The Universe in Verse is Antidotal
adventures in bookselling and a book of the year, among many books of the year
(Note: All internal links will lead you to my Substack thoughts about these books, their magic, and what they taught me, not to mention occasional prompts and at least one PodCraft.)
On a deeply wintry afternoon, at Main Point Books, my beloved neighborhood indie, I was pairing books with people. The Safekeep (Yael Van Der Wouden), I whispered, toward one in search of something as intense and insular as The Goldfinch. Kerri ní Dochartaigh’s Thin Places for a nature-attuned single mom struggling with sadness (though I might have equally suggested Max Porter’s Grief is the Thing with Feathers). Dorthe Nors’s A Line in the World: A Year on the North Sea Coast for an armchair traveler. (Chasing Fog, by Laura Pashby, would have been a wonderful fit as well.) Samantha Harvey’s Orbital was out of stock, so was Held (Anne Michaels), but I came close to selling Hua Hsu’s perfect memoir of friendship and loss, Stay True, close to selling Claire Keegan, and there was a lovely young woman who chose, in the end, News of the World (Paulette Jiles) to give to a father she is working hard to know. I wish that the great Agnes Martin monograph was in stock, to share with a woman who seemed inclined to meet such a soulful artist. I wish I’d thought to look for the newest edition of Best American Essays on behalf of a woman who seemed to love all the books I love. I wish I’d remembered to suggest Wallace Stegner’s Crossing to Safety, because every one of us is in perpetual need of a Stegner read. And if anyone had asked me which memoir made me want to write memoir in the first place I would have said (as you all know by now) Road Song by Natalie Kusz.
A friend was volunteering with me.

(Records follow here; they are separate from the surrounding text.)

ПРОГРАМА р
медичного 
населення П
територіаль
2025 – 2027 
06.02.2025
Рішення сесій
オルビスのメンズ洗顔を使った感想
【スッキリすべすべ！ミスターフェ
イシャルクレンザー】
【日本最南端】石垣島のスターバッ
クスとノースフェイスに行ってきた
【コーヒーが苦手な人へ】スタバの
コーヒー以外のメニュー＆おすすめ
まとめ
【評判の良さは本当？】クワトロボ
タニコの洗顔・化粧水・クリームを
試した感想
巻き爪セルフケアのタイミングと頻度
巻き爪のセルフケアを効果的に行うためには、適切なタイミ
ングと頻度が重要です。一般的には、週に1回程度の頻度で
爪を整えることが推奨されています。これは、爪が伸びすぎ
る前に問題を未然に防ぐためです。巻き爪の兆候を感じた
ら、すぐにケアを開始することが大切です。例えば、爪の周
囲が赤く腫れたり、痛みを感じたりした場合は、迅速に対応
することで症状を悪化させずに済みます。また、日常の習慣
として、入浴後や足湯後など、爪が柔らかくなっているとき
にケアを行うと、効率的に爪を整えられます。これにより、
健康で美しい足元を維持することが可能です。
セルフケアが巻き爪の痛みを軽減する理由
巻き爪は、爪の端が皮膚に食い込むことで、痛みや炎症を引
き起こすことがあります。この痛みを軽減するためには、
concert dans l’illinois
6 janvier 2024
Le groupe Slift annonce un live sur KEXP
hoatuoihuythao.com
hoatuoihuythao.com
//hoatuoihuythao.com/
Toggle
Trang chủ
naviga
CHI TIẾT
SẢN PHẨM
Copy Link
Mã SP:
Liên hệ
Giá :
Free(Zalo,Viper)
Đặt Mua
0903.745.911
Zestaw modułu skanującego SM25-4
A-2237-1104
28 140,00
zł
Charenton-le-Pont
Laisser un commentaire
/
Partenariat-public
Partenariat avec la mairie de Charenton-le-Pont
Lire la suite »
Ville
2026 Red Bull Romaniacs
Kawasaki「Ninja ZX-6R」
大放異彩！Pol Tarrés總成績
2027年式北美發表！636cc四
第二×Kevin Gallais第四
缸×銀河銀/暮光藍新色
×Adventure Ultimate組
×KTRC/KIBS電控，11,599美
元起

The lines were long. I felt like a character in Evan Friss’s (truly fine) The Bookshop. I felt that pattering of hope that good books, and our continuing desire for them, yield.
Yield. Always more yield. And so, today, my recommendation for you: The Universe in Verse: 15 Portals to Wonder Through Science & Poetry (Maria Popova, illustrations by Ofra Amit). “We need science to help us meet reality on its own terms,” Popova writes, at the start of this slim and potent volume, “and we need poetry to help us broaden and deepen the terms on which we meet ourselves and each other.”
Popova takes us on a journey into the eruption of flowers and the idea of entropy, the truth of universal geometries and the search for dark matter. She introduces us to scientists who are led by awe, who work through cancer and discrimination, who falter and then break through. Popova’s essays are exquisite proofs of the power of human ingenuity and literary compression. Her history of science is Will Dowd-like in its simple presentation of complex ideas, its surprising biographical reveals, its pleasing, lyrical symmetries, its naming of old things in new ways. Her pairing of poems with the science she decodes is proof of her crystalline thesis, that science and poetry are a “shared benediction,” “a wakefulness to reality aglow with wonder."
At the end of this year, we are battered by headlines, by social media feeds and brands, by threats and obeisance, by surprise insinuations (the Panama Canal?). We are deafened by the noise, ratcheted by the fear, struggling to find our own ways to pay attention and take care. The Universe in Verse is pure and purely antidotal. It is miracle and matter. Our pale blue dot. Our indomitable questing. Our far, far, far better angel selves.
What a fun volunteer gig. Was a bookseller for twenty years. Lots of titles to add to my TBR pile!
"We are deafened by the noise," yes. And it is awful. Yet in the quiet of morning (or afternoon, or evening), we can calm our spirits with books! Thank you for these suggestions, Beth!